QBoard » Statistical modeling » Stats - Tech » How to plot empirical cdf in matplotlib in Python?

How to plot empirical cdf in matplotlib in Python?

  • How can I plot the empirical CDF of an array of numbers in matplotlib in Python? I'm looking for the cdf analog of pylab's "hist" function.

    One thing I can think of is:

    from scipy.stats import cumfreq
    a = array([...]) # my array of numbers
    num_bins =  20
    b = cumfreq(a, num_bins)
    plt.plot(b)

    Is that correct though? Is there an easier/better way?

    thanks.

      December 19, 2020 11:47 AM IST
    0
  • That looks to be (almost) exactly what you want. Two things:

    First, the results are a tuple of four items. The third is the size of the bins. The second is the starting point of the smallest bin. The first is the number of points in the in or below each bin. (The last is the number of points outside the limits, but since you haven't set any, all points will be binned.)

    Second, you'll want to rescale the results so the final value is 1, to follow the usual conventions of a CDF, but otherwise it's right.

    Here's what it does under the hood:

    def cumfreq(a, numbins=10, defaultreallimits=None):
        # docstring omitted
        h,l,b,e = histogram(a,numbins,defaultreallimits)
        cumhist = np.cumsum(h*1, axis=0)
        return cumhist,l,b,e

    It does the histogramming, then produces a cumulative sum of the counts in each bin. So the ith value of the result is the number of array values less than or equal to the the maximum of the ith bin. So, the final value is just the size of the initial array.

    Finally, to plot it, you'll need to use the initial value of the bin, and the bin size to determine what x-axis values you'll need.

    Another option is to use numpy.histogram which can do the normalization and returns the bin edges. You'll need to do the cumulative sum of the resulting counts yourself.

    a = array([...]) # your array of numbers
    num_bins = 20
    counts, bin_edges = numpy.histogram(a, bins=num_bins, normed=True)
    cdf = numpy.cumsum(counts)
    pylab.plot(bin_edges[1:], cdf)

    (bin_edges[1:] is the upper edge of each bin.)

      December 28, 2020 11:49 AM IST
    0
  • I have a trivial addition to AFoglia's method, to normalize the CDF

    n_counts,bin_edges = np.histogram(myarray,bins=11,normed=True) 
    cdf = np.cumsum(n_counts)  # cdf not normalized, despite above
    scale = 1.0/cdf[-1]
    ncdf = scale * cdf
    


    Normalizing the histo makes its integral unity, which means the cdf will not be normalized. You've got to scale it yourself.

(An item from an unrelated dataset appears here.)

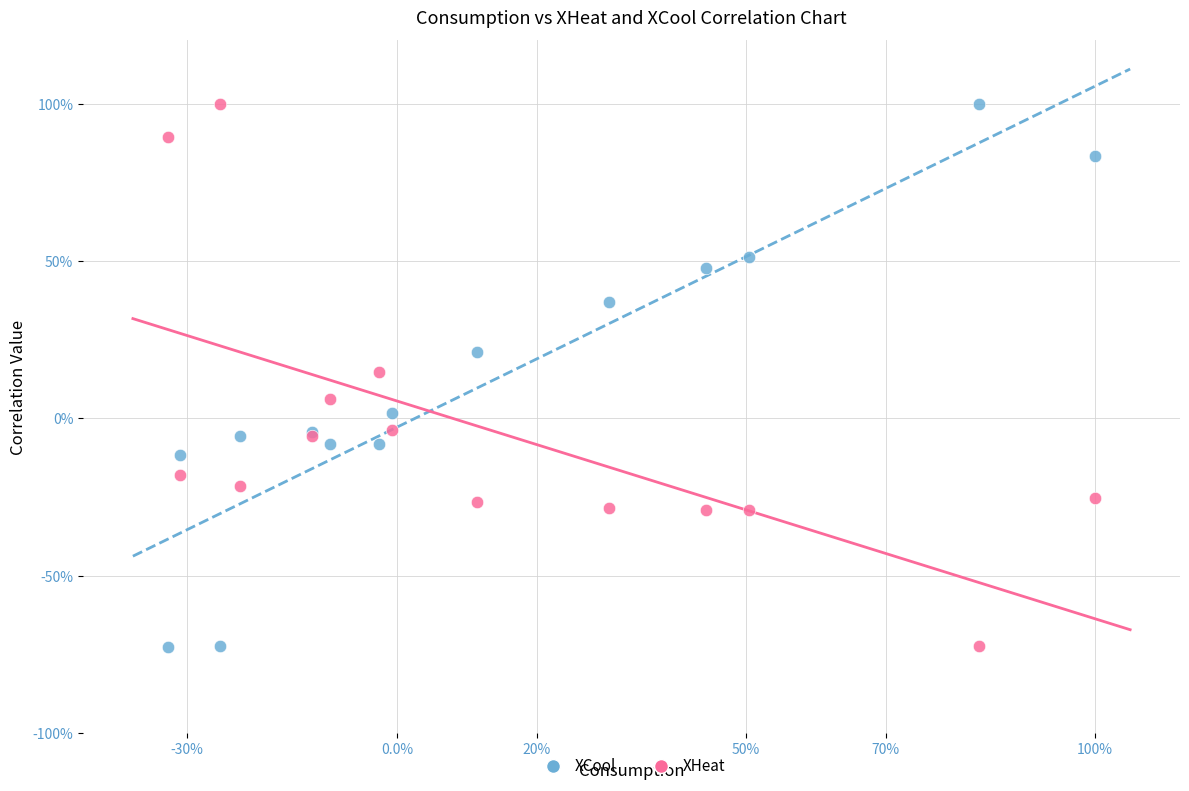

What are all the series names shown in the legend?

XCool, XHeat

      August 31, 2021 12:41 PM IST
    0
  • If you want to display the actual true ECDF (which as David B noted is a step function that increases 1/n at each of n datapoints), my suggestion is to write code to generate two "plot" points for each datapoint:

    a = array([...]) # your array of numbers
    sorted=np.sort(a)
    x2 = []
    y2 = []
    y = 0
    for x in sorted: 
        x2.extend([x,x])
        y2.append(y)
        y += 1.0 / len(a)
        y2.append(y)
    plt.plot(x2,y2)

     

    This way you will get a plot with the n steps that are characteristic of an ECDF, which is nice especially for data sets that are small enough for the steps to be visible. Also, there is no no need to do any binning with histograms (which risk introducing bias to the drawn ECDF).

     
      September 18, 2021 12:58 PM IST
    0